Frankly, there are a lot of fairly crazy people in Unix. Not postal-rage
crazy. Not poison-the-neighbor's-dog crazy. Just very
alternative-lifestyle people. Remember, muych of the initial Unix
activity took place in the late of 1960s and early 1970s, while I was
sleeping in a laundry basket in my grandparents' apartment. These were
flower power people - but /technical/ flower power people. *A lot of
Unix-must-be-free philosophy has more to do with the circumstances of
the time rather than with the operating system.* It was a time of
rampant idealism. Revolution. Freedom from authority. Free love (wich I
missed out on, and probably wouldn't have known what to do with,
anyway). *And the relative openess of Unix, even if it was mainly due to
the lack of commercial interests of the time, made it attractive to this
kind of person.*

*The first time I was introduced to this side of Unix was probably in
1991 or so when Lars Wirzenius dragged me along to an event at the
Polytechnic University of Helsinki (which, as everybody knows, is not
actually in Helsinki but right across the border in Espoo). They just
want to be associated with the glamorous Helsinki even if only the
name). The speaker was Richard Stallman.* Richard Stallman is the God of
Free Software. He started to work on an alternative to Unix in 1984,
calling it the GNU system. GNU stands for "GNU is Not Unix", being one
of many recursive acronyms where one of the letters stands for the
acronym itself - a kind of computer science in-joke that nobody else
ever gets. Geeks - we're just tons of fun to be around.

More importantly, RMS, as he prefers to be called, also wrote the Free
Software Manifesto, and the Free Software copyright license - the GPL
(General Public License).
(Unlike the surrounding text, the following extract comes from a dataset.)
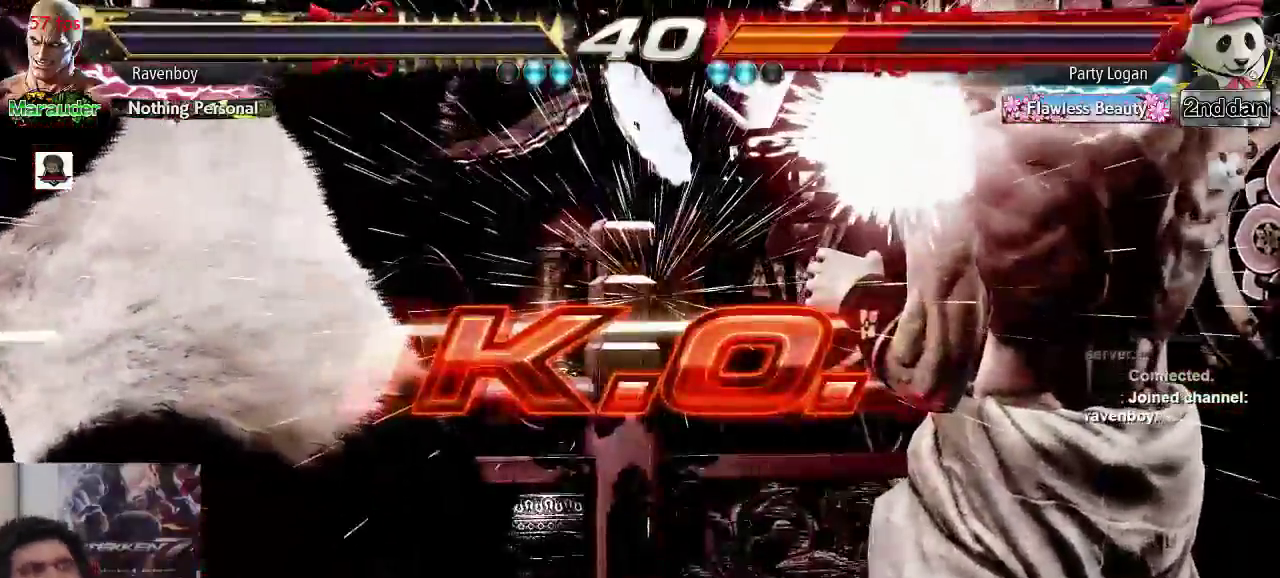
{"buttons": [], "left_stick": "center", "events": []}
Basically he pioneered the notion of free
source-code availability as something intentional, not just an accident,
the way it happened with original Unix open development. *I have to
admit that I wasn't much aware of the sociopolitical issues that were -
and are - so dear to RMS.* I was not really all that aware of the Free
Software Foundation, which he founded, and all that it stood for.
Judging from the fact that I don't remember much about the talk back in
1991, it probably didn't make a huge impact on my life at that point. I
was interested in the technology, not the politics - I had had enough
politics at home. But Lars was an ideologist, and I taged along and
listened.

In Richard I saw, for the first time in my life, the stereotypical
longhaired, bearded hacker type. We don't much have them in Helsinki.
*I may not have seen the light, but I guess something from his speech
must have sunk in. After all, I later ended up using the GPL for
Linux.* There I go, getting ahead of myself again.

---

Αφιέρωσα αρκετό χρόνο για να κάτσω να το μεταφέρω και πιστεύω αξίζει τον
κόπο. Όχι για να δείξω οτι έχω δίκιο απέναντι στον Γιώργο (άλλωστε ποτέ 
δεν είναι ο σκοπός της συζήτησης μου ένα ακόμα pointless dicksize war),
αλλά οτι πράγματι έχει μεγάλη μεγάλη μεγάλη σημασία το γενικότερο κλίμα
σε σχέση με το ελεύθερο λογισμικό που επικρατεί σε ένα Τμήμα ή σε ένα
Πανεπιστήμιο είτε αυτό λέγεται Α.Π.Θ. ή University of Helsinki.